• **LISTED ENTRIES**:

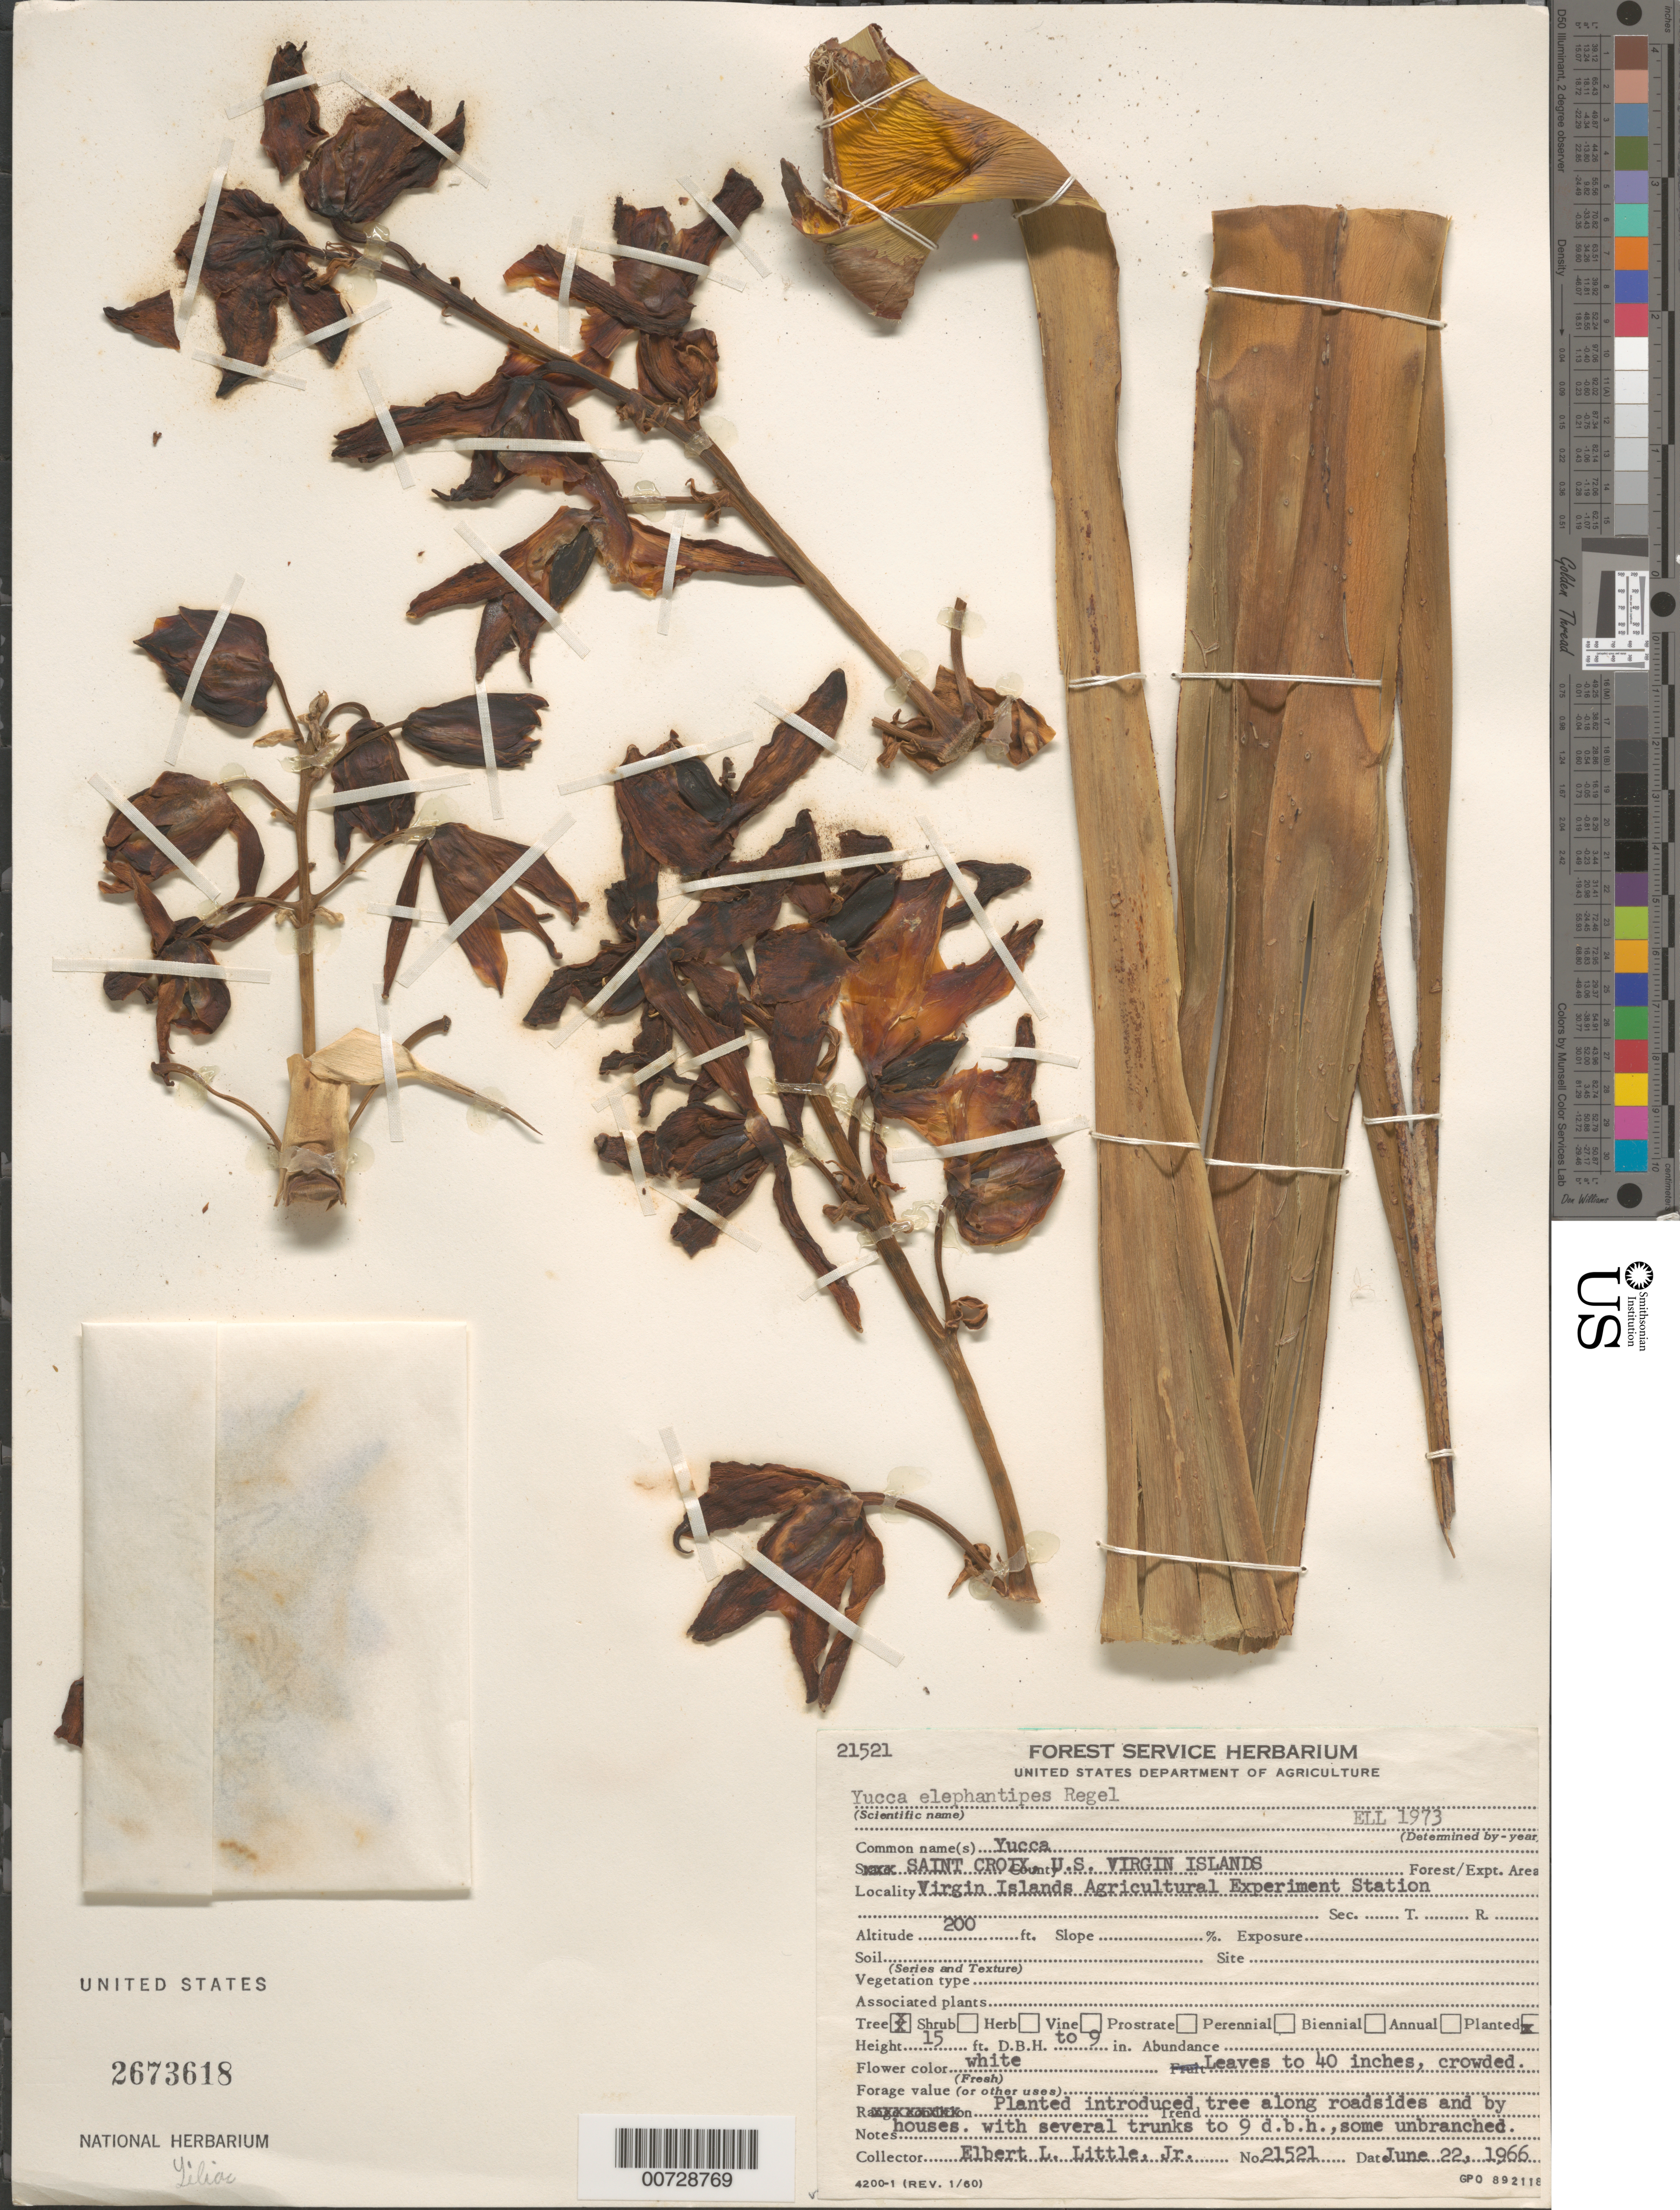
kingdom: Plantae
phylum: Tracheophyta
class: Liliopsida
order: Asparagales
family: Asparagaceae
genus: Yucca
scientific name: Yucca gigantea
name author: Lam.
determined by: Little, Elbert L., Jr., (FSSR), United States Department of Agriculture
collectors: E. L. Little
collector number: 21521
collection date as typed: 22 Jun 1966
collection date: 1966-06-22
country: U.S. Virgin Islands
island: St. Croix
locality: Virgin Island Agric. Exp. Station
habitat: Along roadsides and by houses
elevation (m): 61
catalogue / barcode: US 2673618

• **EXERCISE DIRECTIONS**:
Reproduce every line of the records above verbatim, omitting the pictures.

• **SOLUTION TO THIS PROBLEM**:
kingdom: Plantae
phylum: Tracheophyta
class: Liliopsida
order: Asparagales
family: Asparagaceae
genus: Yucca
scientific name: Yucca gigantea
name author: Lam.
determined by: Little, Elbert L., Jr., (FSSR), United States Department of Agriculture
collectors: E. L. Little
collector number: 21521
collection date as typed: 22 Jun 1966
collection date: 1966-06-22
country: U.S. Virgin Islands
island: St. Croix
locality: Virgin Island Agric. Exp. Station
habitat: Along roadsides and by houses
elevation (m): 61
catalogue / barcode: US 2673618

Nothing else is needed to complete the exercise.